We, as Friends, also need to be open to being challenged in our assumptions about the many destructive facets of colonial legacies and continuing racist practices and policies that constitute Canada’s historical and contemporary realities. We acknowledge that part of our journey is to decolonize our own thinking and sit in the discomfort and pain of confronting where we need to deepen our understanding, bear witness, and transform our behaviour.
While Friends corporately have often been on the forefront of advocating for Indigenous Peoples’ human rights, it is now time to prioritize this work and take it to the next level.
Friends recognize that reconciliation requires us to continue to learn, grow, and establish and nurture relationships with Indigenous partners.
We are a Society of Friends, and friendship entails a relationship greater than simply understanding our colonial history. As Friends, we commit to walking the path of friendship, following these instructive words:
I think about what I want for my children and grandchildren. What I want for them is to be loved and love other people in this country. Not to tolerate them, not to go to our respective corners and stop hurting each other, but to be wrapped up and engaged in each other’s lives.

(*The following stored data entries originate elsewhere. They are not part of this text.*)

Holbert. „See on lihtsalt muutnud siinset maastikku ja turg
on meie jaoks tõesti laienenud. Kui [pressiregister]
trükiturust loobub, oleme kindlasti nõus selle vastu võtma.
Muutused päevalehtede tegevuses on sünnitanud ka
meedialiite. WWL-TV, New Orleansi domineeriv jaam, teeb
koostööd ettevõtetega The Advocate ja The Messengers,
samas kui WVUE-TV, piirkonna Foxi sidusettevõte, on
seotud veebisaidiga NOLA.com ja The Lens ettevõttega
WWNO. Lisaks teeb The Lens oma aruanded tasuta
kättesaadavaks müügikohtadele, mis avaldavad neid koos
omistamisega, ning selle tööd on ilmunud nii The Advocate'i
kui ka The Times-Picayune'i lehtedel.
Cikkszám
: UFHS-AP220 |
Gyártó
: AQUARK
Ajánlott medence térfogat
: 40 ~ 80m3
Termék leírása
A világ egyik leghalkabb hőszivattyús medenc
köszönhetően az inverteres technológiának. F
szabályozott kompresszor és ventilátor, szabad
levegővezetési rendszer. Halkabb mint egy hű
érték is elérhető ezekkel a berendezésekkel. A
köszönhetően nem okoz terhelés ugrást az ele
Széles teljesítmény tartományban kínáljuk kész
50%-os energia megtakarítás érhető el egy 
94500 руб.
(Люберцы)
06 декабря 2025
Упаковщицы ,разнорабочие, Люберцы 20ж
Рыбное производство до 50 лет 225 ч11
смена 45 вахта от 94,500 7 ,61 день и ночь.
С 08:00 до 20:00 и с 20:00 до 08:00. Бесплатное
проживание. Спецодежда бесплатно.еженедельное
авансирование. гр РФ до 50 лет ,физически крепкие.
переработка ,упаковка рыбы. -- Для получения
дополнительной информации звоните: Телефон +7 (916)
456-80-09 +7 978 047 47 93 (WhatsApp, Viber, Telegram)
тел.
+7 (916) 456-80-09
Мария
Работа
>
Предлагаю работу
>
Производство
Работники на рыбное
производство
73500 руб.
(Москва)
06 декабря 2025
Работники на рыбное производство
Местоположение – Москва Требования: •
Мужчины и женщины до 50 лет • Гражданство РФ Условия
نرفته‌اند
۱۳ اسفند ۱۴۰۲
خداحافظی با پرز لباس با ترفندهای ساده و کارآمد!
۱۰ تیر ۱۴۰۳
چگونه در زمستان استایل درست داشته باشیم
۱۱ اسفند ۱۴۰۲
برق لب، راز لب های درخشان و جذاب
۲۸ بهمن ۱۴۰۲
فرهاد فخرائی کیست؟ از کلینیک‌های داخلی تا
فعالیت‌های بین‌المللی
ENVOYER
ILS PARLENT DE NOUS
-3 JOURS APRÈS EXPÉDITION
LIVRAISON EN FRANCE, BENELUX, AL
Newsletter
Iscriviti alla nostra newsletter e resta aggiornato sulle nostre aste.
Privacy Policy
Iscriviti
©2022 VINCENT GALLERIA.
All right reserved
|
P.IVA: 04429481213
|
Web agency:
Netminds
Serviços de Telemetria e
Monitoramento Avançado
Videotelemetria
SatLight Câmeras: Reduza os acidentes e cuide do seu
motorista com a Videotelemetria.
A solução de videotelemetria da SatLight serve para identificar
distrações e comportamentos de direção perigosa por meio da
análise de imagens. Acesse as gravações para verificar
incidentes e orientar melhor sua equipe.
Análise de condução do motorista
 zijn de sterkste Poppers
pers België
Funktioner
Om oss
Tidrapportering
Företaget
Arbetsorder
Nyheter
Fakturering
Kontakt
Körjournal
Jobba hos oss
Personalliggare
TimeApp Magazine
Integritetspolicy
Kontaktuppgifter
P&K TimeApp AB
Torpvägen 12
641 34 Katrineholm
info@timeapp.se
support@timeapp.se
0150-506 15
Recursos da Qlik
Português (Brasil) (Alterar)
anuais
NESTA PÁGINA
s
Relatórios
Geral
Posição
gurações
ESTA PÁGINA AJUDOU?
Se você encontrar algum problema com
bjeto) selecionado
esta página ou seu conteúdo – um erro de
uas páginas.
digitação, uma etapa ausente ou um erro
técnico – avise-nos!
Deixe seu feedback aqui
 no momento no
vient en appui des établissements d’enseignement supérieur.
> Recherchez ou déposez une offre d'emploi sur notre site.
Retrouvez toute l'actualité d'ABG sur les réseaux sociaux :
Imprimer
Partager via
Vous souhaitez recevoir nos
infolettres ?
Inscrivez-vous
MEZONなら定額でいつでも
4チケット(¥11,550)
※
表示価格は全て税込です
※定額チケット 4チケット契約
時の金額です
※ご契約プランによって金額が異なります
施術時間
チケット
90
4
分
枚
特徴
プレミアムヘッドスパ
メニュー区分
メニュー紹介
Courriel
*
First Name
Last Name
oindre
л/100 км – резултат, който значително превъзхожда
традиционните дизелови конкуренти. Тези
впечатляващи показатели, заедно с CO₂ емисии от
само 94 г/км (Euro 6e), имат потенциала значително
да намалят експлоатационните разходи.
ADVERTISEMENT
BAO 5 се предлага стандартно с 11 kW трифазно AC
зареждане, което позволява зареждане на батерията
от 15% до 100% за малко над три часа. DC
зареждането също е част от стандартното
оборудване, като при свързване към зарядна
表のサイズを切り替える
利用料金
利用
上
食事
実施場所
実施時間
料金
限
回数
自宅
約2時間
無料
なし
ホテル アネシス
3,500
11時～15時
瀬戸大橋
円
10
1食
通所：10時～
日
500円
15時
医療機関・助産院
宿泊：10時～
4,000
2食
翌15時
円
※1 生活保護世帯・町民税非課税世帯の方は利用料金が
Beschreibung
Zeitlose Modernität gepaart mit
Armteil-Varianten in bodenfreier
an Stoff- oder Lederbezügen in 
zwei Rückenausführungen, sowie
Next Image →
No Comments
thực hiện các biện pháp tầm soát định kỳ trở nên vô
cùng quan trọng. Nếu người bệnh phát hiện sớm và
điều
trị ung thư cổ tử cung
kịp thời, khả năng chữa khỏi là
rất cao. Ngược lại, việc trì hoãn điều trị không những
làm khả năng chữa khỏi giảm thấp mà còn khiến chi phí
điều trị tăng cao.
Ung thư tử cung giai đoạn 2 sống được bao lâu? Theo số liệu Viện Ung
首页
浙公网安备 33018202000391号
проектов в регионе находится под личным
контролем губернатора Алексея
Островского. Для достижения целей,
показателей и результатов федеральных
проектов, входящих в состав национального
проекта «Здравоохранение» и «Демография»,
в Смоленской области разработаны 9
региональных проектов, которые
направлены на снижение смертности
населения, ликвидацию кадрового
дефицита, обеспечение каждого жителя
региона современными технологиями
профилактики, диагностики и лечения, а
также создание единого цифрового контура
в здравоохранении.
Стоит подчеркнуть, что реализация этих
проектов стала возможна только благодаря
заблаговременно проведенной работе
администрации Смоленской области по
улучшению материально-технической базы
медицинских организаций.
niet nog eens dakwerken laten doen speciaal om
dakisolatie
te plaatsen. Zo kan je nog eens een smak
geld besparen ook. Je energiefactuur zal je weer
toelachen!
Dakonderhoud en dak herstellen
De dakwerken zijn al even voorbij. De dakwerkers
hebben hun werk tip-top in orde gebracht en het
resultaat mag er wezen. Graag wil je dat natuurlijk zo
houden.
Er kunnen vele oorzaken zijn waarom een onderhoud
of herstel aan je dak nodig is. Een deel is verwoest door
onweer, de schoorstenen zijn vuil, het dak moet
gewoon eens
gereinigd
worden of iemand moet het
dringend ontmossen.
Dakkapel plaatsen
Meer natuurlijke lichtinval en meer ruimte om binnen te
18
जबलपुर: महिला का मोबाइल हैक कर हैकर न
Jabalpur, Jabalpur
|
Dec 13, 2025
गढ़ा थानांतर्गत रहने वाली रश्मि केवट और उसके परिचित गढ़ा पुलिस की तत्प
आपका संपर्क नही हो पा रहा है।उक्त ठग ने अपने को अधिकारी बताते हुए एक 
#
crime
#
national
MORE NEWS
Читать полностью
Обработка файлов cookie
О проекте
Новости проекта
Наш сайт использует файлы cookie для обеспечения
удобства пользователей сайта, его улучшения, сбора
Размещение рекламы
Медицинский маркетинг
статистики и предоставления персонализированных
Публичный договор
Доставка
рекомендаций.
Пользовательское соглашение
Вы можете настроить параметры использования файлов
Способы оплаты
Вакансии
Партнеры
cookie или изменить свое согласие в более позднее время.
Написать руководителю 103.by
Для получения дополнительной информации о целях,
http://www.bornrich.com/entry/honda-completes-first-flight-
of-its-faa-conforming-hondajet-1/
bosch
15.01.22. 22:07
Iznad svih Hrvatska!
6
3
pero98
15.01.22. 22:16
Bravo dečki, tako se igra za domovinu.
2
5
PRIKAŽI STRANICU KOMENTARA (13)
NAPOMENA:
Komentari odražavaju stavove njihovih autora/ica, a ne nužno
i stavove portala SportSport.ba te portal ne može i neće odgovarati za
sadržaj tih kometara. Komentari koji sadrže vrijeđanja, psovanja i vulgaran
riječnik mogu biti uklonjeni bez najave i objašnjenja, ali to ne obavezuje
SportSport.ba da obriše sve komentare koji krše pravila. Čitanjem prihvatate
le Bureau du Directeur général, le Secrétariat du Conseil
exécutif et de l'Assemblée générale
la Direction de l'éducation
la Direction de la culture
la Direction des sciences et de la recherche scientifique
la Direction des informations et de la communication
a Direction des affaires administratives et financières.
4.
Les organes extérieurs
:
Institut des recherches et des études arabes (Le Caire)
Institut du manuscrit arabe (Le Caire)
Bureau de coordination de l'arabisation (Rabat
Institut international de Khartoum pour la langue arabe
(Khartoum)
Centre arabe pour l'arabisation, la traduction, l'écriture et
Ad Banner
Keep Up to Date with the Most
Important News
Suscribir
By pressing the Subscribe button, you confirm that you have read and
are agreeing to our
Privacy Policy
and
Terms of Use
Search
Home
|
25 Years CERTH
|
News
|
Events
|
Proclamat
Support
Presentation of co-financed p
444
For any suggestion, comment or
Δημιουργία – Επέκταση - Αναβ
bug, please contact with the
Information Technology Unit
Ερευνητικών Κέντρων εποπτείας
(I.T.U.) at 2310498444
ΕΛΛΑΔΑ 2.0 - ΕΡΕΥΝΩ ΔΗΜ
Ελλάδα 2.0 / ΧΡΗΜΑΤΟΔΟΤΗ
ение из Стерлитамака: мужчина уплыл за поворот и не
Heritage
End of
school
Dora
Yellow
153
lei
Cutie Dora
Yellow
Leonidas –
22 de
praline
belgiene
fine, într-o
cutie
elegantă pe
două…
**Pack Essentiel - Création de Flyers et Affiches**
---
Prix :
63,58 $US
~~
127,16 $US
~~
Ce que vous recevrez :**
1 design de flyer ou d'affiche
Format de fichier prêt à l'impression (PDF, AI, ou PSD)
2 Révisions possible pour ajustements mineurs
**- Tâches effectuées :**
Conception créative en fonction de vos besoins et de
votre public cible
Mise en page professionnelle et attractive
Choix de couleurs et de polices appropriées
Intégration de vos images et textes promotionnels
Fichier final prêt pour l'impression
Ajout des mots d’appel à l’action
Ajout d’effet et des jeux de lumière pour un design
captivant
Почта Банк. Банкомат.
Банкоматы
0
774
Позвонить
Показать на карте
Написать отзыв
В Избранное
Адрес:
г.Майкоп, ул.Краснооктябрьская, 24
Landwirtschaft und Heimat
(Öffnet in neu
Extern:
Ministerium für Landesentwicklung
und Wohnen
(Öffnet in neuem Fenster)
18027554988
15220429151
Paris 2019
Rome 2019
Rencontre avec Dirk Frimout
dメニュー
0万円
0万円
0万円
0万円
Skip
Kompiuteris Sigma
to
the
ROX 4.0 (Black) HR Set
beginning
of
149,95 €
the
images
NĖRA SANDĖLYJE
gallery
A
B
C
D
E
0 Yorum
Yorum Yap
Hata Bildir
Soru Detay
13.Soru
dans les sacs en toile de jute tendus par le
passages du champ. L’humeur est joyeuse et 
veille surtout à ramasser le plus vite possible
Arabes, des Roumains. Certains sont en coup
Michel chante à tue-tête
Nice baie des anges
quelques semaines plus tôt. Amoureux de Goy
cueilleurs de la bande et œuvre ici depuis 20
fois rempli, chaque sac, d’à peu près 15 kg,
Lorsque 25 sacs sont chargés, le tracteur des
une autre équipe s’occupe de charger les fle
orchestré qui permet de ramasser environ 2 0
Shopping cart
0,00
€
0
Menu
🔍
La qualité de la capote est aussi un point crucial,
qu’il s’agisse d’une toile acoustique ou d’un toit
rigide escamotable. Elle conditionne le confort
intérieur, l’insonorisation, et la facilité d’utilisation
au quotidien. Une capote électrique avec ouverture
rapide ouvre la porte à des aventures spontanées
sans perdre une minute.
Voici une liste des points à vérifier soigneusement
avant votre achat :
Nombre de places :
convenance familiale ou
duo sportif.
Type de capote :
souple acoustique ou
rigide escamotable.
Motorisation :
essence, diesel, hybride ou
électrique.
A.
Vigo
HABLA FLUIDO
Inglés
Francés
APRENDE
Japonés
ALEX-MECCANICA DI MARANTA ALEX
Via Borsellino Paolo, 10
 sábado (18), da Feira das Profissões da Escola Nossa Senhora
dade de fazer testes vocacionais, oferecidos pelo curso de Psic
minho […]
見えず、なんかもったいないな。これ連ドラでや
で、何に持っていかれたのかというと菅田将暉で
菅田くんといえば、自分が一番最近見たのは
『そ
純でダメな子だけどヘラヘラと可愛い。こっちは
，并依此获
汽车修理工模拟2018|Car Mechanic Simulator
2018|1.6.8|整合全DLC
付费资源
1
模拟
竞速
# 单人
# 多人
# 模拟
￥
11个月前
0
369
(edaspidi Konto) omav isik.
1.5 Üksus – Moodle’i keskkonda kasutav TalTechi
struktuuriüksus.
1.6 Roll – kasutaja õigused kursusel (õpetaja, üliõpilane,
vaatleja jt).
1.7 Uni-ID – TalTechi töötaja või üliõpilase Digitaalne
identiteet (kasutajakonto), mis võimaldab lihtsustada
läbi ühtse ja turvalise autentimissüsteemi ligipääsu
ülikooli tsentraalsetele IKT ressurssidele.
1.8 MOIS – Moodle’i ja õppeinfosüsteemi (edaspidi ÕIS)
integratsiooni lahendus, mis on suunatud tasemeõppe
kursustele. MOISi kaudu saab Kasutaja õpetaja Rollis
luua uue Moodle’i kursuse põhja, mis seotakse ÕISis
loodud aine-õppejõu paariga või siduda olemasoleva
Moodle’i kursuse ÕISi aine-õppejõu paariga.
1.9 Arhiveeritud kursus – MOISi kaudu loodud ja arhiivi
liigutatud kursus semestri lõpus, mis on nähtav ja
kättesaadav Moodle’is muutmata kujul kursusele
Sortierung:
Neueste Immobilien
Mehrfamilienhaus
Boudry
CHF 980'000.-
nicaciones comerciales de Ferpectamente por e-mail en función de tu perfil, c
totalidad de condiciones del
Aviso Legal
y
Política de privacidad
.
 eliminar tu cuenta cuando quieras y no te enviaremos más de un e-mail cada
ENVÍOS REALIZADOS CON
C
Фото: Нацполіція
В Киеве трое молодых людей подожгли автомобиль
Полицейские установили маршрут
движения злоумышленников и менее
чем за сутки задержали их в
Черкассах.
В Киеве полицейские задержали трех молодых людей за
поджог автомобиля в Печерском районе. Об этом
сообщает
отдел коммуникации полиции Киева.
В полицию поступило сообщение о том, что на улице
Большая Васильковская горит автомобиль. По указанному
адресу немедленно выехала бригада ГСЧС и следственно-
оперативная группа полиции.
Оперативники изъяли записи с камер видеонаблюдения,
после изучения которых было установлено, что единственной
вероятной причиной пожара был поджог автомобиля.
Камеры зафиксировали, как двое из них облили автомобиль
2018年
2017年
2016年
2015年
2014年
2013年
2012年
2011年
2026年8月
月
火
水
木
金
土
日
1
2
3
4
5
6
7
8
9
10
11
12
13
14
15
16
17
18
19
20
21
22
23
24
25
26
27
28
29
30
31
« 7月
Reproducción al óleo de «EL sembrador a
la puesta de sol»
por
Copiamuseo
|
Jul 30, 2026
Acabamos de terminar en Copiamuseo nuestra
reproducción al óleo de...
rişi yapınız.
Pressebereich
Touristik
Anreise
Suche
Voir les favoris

– Douglas White, Kwulasultun (Coast Salish name), Tliishin (Nuu-chah-nulth name)
Director of the Centre for Pre-Confederation Treaties and Reconciliation, Vancouver Island University and former Chief of the Snuneymuxw First Nation
For Canada to grow and heal we must be active participants in a paradigm shift, moving from colonialism to a new reality based on respect for Indigenous Peoples’ Human Rights. We are reminded that we have CFSC’s Indigenous Rights committee to assist us and provide resources for this work.